**What this task involves**
Report every line below that contains the string "Δήμος". Case counts.
·····
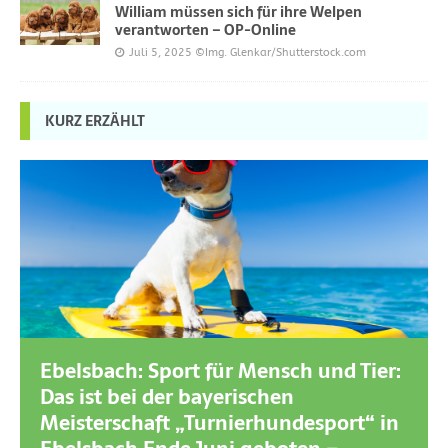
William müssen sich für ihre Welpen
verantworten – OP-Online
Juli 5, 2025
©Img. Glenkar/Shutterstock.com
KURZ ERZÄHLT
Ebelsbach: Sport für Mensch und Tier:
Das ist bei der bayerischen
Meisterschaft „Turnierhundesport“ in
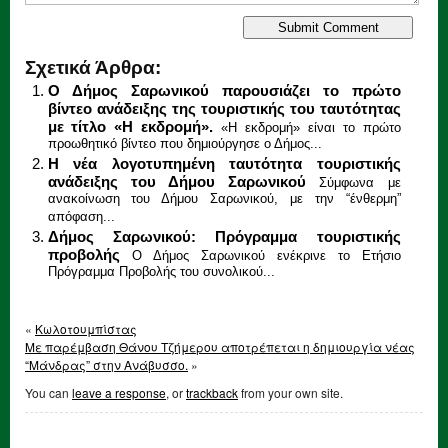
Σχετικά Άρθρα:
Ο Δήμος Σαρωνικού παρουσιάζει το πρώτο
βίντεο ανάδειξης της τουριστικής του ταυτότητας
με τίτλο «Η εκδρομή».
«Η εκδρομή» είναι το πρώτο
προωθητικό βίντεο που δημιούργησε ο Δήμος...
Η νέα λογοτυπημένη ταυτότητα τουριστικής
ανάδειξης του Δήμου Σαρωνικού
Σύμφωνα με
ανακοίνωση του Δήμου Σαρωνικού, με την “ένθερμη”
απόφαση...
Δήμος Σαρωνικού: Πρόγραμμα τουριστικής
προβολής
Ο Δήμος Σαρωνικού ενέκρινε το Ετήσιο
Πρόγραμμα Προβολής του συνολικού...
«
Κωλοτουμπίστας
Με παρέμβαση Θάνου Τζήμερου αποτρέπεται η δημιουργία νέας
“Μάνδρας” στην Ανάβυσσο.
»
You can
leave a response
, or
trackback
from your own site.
·····
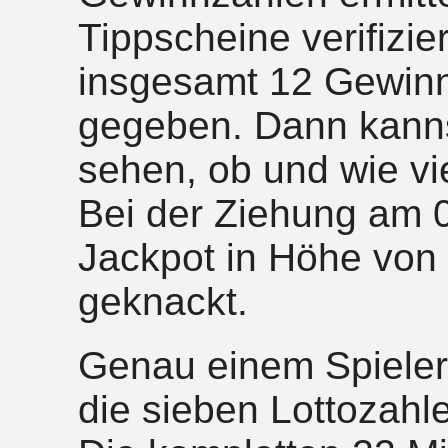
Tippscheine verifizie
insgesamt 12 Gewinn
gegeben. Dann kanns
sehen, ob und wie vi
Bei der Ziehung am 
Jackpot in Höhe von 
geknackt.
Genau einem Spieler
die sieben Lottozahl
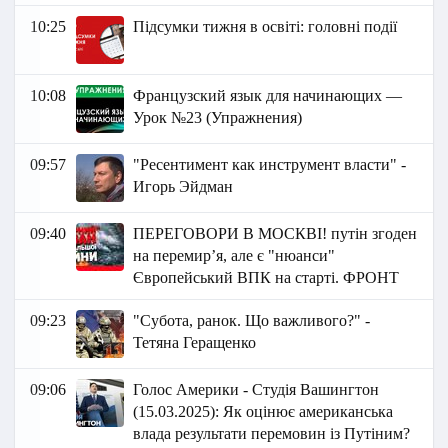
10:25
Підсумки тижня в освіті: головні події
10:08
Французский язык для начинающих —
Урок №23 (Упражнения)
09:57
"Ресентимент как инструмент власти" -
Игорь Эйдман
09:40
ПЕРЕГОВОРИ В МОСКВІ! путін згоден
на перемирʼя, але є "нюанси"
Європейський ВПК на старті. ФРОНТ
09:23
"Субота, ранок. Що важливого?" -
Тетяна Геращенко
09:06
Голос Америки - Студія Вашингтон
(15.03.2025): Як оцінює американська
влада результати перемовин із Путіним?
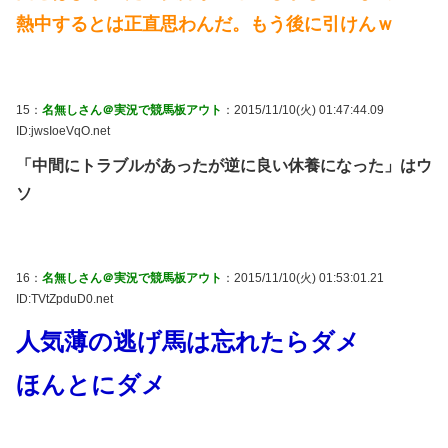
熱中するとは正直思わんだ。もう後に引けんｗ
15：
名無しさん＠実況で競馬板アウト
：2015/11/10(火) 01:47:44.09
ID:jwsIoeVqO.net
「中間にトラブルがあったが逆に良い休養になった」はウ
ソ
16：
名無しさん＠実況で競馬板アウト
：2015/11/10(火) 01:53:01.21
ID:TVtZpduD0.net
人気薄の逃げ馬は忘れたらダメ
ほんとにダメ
·····
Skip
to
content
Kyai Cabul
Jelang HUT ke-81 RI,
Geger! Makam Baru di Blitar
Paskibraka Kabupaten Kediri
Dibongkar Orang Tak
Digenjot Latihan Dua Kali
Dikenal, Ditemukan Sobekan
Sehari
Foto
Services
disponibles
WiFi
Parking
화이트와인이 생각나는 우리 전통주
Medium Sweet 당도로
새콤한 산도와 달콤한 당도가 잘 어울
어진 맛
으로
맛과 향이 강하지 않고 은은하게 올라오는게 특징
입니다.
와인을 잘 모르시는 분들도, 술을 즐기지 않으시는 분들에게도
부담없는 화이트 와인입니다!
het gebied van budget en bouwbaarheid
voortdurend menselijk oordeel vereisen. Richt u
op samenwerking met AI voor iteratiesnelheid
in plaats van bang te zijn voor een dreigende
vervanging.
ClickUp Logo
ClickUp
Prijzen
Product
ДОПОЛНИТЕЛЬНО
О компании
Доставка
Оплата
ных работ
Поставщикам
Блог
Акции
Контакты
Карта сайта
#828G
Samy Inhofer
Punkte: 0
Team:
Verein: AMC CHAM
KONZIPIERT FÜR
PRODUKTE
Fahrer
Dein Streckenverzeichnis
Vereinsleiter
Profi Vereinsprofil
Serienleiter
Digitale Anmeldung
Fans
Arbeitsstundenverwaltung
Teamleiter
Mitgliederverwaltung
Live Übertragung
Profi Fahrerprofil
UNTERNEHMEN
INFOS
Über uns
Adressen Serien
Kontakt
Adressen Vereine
·····
**Exercise output**
Ο Δήμος Σαρωνικού παρουσιάζει το πρώτο
προωθητικό βίντεο που δημιούργησε ο Δήμος...
Δήμος Σαρωνικού: Πρόγραμμα τουριστικής
Ο Δήμος Σαρωνικού ενέκρινε το Ετήσιο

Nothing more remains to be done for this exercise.